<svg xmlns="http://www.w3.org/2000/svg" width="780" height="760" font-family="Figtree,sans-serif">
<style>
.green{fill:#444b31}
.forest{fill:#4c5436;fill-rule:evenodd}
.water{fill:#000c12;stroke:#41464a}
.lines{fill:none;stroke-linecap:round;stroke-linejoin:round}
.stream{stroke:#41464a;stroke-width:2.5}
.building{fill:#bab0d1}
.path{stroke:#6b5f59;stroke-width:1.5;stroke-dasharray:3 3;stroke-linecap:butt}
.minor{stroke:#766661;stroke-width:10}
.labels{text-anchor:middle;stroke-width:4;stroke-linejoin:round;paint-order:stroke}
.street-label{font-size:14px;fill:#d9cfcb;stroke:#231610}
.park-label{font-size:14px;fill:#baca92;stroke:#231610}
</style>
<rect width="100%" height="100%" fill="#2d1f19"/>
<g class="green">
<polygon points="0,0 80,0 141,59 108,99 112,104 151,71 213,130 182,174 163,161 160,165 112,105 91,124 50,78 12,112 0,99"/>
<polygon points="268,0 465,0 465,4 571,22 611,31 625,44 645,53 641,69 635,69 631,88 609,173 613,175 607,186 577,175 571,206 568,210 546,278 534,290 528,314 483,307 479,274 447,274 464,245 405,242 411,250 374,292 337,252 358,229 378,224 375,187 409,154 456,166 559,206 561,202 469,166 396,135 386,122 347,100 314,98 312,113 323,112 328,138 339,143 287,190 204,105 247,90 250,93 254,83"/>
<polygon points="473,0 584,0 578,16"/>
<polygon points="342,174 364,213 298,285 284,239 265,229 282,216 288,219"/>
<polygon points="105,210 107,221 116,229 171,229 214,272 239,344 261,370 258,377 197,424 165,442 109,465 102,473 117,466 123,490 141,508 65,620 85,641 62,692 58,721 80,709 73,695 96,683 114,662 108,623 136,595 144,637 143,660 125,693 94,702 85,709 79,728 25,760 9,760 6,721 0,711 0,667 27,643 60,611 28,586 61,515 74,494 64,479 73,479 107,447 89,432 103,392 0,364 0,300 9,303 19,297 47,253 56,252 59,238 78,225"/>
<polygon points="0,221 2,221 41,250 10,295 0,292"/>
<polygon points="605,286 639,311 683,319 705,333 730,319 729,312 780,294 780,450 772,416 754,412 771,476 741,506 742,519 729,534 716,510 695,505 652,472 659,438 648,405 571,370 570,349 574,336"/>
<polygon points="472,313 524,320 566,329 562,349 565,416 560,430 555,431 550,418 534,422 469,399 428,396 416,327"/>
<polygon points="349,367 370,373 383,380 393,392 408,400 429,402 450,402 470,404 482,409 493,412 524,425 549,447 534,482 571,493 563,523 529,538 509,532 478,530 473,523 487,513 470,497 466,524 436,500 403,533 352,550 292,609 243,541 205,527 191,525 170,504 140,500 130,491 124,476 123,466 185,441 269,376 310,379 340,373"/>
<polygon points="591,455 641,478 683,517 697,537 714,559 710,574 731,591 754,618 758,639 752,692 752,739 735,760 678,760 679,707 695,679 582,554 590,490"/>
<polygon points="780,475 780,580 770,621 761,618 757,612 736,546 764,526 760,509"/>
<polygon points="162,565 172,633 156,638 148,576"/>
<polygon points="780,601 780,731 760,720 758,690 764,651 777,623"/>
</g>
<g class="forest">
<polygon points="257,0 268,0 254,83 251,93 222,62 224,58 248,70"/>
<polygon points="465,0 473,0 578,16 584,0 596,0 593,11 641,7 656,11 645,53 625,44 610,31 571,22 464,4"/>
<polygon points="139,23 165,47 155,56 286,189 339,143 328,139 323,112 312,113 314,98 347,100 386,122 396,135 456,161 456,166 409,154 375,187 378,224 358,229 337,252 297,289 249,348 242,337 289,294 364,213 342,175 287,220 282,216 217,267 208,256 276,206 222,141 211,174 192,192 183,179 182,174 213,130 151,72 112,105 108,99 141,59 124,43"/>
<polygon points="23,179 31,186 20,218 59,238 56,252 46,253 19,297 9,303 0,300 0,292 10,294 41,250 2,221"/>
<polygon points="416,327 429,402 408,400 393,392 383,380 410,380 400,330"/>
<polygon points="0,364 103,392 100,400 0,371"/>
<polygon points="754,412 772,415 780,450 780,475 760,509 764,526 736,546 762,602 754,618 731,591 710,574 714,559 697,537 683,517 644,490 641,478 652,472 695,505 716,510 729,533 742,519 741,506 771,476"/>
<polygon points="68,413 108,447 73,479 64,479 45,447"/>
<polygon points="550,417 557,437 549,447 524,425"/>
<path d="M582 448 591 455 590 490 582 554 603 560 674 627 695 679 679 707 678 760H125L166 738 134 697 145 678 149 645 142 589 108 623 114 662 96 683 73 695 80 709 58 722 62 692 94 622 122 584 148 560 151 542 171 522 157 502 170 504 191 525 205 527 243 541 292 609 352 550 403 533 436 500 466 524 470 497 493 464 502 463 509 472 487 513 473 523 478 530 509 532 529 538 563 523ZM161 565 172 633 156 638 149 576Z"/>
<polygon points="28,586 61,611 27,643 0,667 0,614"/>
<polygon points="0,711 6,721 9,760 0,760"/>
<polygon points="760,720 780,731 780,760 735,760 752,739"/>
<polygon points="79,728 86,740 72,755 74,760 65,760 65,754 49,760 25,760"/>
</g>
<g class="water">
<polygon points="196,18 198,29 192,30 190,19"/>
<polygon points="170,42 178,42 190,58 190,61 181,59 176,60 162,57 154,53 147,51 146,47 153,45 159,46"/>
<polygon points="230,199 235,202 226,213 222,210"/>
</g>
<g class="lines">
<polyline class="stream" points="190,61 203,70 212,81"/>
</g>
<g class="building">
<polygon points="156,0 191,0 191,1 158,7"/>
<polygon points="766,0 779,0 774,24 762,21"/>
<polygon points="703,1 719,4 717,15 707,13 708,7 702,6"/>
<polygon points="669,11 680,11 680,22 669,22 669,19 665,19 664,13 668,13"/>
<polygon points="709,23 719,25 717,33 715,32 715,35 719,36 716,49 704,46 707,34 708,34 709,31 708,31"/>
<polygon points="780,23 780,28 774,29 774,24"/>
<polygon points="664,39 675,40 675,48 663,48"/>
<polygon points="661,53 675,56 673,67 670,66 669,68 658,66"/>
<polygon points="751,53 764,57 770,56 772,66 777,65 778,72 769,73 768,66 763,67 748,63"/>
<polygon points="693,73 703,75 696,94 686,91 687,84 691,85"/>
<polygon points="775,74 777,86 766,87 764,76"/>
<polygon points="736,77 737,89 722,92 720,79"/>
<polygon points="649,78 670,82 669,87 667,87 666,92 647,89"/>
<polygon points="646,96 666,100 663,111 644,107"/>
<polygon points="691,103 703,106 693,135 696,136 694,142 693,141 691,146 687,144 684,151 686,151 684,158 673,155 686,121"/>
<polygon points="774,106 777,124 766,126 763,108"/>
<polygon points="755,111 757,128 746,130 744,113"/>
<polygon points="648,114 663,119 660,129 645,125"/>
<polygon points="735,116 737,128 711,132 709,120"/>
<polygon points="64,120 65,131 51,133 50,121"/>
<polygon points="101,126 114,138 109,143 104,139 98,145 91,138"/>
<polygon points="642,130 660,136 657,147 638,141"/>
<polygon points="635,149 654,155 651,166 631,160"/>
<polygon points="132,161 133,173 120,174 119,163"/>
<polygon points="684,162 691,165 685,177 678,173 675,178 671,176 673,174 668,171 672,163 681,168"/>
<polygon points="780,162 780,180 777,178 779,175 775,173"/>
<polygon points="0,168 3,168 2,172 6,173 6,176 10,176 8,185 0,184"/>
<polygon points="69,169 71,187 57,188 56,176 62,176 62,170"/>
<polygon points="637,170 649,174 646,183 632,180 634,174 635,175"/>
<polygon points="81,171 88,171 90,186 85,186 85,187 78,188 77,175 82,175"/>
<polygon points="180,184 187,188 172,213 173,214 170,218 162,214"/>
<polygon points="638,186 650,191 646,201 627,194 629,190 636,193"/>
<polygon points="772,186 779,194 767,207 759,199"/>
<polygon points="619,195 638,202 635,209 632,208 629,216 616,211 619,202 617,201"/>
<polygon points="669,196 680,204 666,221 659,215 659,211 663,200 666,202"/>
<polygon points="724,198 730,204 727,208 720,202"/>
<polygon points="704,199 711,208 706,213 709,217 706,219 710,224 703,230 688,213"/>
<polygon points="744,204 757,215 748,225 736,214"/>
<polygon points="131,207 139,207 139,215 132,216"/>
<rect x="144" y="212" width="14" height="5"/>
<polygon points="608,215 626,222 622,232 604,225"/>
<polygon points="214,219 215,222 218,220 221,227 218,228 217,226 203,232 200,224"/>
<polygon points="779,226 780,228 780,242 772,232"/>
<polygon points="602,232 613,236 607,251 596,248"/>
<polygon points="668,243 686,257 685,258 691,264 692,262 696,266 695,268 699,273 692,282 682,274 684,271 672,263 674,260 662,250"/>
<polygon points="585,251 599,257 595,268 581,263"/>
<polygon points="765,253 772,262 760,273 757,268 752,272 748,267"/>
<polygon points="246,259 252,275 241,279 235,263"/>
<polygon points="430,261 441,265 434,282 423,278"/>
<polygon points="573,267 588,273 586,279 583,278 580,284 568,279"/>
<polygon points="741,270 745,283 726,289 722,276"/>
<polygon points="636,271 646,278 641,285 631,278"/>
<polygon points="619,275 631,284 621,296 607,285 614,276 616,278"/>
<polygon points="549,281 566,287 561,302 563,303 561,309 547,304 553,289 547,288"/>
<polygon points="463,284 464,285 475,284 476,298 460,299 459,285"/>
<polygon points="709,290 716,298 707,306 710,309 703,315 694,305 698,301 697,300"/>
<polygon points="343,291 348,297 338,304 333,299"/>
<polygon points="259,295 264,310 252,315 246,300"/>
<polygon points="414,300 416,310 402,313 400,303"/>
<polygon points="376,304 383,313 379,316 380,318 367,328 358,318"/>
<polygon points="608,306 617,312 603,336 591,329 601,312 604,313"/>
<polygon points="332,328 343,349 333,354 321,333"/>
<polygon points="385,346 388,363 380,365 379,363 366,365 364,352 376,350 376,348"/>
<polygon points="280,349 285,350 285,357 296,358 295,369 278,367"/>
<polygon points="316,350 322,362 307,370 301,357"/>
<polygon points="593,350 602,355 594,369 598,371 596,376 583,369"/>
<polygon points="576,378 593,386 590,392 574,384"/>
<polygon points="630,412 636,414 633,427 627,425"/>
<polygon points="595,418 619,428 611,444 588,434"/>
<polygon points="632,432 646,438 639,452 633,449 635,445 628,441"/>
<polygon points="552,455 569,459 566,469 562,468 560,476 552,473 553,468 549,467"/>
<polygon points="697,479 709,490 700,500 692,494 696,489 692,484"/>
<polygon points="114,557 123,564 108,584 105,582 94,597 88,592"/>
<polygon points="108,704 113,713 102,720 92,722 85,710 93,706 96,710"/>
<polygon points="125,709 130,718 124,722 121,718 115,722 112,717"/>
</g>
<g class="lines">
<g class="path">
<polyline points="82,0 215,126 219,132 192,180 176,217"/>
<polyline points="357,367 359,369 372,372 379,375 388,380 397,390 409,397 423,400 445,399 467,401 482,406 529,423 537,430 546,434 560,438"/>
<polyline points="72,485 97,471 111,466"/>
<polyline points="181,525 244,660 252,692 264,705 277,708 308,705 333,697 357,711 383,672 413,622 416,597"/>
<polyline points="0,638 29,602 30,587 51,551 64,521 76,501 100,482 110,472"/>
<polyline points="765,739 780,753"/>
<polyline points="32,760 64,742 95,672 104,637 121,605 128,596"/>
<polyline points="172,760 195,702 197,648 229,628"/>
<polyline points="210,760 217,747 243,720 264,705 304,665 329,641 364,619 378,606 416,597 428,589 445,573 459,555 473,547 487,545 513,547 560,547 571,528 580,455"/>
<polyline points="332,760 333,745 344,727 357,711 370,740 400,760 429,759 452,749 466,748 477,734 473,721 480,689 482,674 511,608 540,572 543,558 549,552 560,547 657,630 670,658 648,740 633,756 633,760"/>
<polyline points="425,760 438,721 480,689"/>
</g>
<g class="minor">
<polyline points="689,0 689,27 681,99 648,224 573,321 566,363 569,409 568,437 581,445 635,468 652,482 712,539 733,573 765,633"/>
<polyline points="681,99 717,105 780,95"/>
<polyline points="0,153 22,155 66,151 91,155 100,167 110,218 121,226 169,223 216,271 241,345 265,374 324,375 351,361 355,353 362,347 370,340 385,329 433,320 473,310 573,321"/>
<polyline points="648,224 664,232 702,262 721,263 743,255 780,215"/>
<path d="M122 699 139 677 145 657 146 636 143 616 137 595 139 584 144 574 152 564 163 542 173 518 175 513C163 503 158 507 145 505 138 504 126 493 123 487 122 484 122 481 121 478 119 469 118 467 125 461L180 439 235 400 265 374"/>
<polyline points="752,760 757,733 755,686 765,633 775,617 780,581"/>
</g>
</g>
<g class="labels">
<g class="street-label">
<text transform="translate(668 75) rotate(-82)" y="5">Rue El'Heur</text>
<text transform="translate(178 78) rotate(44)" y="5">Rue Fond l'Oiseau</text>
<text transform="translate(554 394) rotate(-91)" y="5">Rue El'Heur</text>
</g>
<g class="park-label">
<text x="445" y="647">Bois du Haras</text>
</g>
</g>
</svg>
========
The problem
Please go through the entries and show every line with the word "linecap".

Response for this exercise
.lines{fill:none;stroke-linecap:round;stroke-linejoin:round}
.path{stroke:#6b5f59;stroke-width:1.5;stroke-dasharray:3 3;stroke-linecap:butt}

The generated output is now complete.